--- AVAILABLE RECORDS Enclosed Below ---

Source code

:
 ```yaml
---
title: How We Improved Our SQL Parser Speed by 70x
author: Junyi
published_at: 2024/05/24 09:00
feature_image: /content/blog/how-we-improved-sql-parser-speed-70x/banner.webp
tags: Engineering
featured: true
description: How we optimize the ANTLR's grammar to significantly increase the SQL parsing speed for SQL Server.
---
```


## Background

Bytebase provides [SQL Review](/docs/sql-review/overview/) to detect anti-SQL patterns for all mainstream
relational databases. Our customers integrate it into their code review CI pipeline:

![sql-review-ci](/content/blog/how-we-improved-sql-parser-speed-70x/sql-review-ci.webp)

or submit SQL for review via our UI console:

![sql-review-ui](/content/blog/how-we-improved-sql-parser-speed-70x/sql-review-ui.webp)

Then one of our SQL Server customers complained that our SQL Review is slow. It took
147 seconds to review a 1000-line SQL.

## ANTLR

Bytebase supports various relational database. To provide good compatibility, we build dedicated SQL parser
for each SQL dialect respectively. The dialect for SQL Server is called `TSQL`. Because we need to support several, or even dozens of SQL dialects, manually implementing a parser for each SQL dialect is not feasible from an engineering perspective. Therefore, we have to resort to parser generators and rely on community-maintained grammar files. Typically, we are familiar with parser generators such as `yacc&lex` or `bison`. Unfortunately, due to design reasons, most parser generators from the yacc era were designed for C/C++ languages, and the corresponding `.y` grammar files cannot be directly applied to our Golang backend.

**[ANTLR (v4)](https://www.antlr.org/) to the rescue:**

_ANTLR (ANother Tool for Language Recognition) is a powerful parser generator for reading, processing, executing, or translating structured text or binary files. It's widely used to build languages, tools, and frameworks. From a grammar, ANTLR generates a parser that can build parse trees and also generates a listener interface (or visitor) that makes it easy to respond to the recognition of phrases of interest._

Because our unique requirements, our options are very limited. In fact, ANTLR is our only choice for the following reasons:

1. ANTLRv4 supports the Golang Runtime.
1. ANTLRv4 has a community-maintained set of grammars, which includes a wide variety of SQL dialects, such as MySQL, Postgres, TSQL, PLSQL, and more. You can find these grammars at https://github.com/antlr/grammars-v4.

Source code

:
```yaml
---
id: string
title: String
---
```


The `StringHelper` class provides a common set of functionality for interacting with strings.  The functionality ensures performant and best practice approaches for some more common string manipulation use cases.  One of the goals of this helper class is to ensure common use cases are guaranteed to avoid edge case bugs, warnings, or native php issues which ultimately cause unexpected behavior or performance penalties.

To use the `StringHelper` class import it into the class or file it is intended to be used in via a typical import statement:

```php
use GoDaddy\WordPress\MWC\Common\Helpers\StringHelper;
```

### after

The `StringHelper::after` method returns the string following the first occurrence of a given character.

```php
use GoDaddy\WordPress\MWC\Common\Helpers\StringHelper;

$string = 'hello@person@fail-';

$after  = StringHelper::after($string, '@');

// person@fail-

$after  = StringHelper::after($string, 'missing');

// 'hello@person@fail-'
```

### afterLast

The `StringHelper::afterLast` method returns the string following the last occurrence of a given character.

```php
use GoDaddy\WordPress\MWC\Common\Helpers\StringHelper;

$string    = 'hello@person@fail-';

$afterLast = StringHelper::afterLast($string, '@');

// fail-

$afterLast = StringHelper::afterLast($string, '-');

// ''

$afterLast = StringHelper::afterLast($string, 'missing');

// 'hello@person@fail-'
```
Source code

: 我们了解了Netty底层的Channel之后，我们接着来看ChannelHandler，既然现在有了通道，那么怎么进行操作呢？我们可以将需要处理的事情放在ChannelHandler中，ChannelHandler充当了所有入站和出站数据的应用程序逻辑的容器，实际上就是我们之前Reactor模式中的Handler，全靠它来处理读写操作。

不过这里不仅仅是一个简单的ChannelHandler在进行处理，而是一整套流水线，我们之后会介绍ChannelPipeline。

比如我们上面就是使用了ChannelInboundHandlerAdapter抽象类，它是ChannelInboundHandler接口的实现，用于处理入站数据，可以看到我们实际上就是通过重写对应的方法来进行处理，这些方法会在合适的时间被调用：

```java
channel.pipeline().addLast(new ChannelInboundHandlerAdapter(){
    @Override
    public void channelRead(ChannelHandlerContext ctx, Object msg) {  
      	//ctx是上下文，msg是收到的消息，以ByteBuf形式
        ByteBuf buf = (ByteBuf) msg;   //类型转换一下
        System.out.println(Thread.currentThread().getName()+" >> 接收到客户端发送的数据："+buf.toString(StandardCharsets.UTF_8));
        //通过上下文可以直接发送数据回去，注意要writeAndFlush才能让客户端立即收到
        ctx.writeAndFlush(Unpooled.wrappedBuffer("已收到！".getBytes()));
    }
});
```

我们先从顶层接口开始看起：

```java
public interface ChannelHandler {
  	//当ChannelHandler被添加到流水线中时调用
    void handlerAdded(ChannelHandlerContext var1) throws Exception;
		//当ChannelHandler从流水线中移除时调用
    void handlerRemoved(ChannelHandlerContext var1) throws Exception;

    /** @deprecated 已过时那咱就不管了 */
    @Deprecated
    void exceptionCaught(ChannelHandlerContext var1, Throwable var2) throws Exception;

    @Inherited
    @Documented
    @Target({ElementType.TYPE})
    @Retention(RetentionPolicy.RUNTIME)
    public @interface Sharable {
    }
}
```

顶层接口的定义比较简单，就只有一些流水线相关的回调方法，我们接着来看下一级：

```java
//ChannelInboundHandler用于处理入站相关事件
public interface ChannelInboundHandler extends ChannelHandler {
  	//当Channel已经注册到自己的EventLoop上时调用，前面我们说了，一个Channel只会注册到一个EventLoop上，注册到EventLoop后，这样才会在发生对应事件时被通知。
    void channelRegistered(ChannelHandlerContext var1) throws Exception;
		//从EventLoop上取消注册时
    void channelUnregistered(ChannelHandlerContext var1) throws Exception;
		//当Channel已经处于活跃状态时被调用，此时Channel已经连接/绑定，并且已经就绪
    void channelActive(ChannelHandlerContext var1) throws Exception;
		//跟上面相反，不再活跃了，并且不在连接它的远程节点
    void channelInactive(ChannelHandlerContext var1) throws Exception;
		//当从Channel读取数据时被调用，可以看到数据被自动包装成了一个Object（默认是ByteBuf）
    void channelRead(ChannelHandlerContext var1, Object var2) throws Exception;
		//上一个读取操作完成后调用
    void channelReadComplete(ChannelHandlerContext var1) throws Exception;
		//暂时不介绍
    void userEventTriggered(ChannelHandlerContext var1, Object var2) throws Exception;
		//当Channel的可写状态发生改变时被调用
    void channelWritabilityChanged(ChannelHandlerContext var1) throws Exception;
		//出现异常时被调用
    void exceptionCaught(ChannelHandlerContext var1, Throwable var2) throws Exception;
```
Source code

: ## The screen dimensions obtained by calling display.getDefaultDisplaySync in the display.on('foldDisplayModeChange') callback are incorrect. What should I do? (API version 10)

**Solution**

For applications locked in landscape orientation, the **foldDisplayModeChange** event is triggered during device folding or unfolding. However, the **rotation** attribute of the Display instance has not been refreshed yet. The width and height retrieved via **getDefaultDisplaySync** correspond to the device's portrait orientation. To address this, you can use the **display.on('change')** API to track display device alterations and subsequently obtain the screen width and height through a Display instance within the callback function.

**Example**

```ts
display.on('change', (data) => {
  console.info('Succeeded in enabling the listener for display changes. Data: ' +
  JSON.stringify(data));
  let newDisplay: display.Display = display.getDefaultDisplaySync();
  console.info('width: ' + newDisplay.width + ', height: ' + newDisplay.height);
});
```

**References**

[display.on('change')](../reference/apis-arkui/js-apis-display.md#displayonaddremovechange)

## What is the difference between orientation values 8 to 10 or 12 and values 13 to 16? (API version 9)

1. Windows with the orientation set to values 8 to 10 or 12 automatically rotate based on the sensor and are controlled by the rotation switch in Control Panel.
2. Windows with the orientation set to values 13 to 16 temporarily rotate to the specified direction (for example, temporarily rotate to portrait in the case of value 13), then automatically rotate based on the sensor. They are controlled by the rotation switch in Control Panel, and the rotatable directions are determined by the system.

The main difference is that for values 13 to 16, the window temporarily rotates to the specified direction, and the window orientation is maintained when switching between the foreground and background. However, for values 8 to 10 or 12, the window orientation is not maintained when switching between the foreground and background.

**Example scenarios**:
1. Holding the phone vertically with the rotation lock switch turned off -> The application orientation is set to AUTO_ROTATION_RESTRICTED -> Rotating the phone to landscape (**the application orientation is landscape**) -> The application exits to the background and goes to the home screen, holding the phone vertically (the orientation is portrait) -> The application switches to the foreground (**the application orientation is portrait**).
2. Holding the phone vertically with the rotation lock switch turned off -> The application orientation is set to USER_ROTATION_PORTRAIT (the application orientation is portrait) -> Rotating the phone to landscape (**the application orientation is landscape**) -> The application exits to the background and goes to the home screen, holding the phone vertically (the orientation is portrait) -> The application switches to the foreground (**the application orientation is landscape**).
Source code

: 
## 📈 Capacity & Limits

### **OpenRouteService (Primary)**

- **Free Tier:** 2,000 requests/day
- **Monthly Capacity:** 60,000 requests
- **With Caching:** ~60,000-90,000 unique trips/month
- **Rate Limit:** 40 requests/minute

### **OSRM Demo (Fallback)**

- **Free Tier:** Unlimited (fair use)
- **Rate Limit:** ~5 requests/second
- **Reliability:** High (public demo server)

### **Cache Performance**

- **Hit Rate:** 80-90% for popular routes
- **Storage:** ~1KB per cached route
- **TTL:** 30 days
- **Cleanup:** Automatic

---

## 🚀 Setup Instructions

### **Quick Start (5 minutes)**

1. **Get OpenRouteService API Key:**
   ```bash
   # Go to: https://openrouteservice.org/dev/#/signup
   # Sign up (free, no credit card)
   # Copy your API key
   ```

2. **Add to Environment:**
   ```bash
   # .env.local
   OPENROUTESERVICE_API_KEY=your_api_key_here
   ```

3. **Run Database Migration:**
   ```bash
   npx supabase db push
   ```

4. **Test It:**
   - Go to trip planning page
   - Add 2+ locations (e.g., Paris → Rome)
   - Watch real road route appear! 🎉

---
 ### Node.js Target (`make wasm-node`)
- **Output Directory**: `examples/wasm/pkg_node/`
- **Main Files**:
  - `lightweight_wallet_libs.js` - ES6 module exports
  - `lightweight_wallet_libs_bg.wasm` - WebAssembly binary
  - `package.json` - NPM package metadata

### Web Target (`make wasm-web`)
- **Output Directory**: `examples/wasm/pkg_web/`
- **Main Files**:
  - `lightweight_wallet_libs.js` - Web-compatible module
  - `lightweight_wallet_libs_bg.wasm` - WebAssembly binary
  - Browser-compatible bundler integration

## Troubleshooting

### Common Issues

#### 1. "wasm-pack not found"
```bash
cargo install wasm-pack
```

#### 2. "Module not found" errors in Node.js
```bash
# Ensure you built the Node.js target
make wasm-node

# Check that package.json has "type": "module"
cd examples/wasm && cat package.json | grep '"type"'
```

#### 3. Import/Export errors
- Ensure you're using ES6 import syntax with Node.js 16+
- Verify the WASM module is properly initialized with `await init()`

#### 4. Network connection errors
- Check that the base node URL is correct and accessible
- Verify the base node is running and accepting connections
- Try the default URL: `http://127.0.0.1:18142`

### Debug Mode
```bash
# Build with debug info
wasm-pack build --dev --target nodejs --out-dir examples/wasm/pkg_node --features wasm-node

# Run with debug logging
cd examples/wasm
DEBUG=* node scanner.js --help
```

--- End of Enclosed AVAILABLE RECORDS ---

WORK TO COMPLETE:
Reproduce the entries above exactly, but only the lines between the line holding "to the rescue:**" and the line holding "1. ANTLRv4 supports the Golang Runtime.", inclusive.

RESPONSE TO THIS TASK:
**[ANTLR (v4)](https://www.antlr.org/) to the rescue:**

_ANTLR (ANother Tool for Language Recognition) is a powerful parser generator for reading, processing, executing, or translating structured text or binary files. It's widely used to build languages, tools, and frameworks. From a grammar, ANTLR generates a parser that can build parse trees and also generates a listener interface (or visitor) that makes it easy to respond to the recognition of phrases of interest._

Because our unique requirements, our options are very limited. In fact, ANTLR is our only choice for the following reasons:

1. ANTLRv4 supports the Golang Runtime.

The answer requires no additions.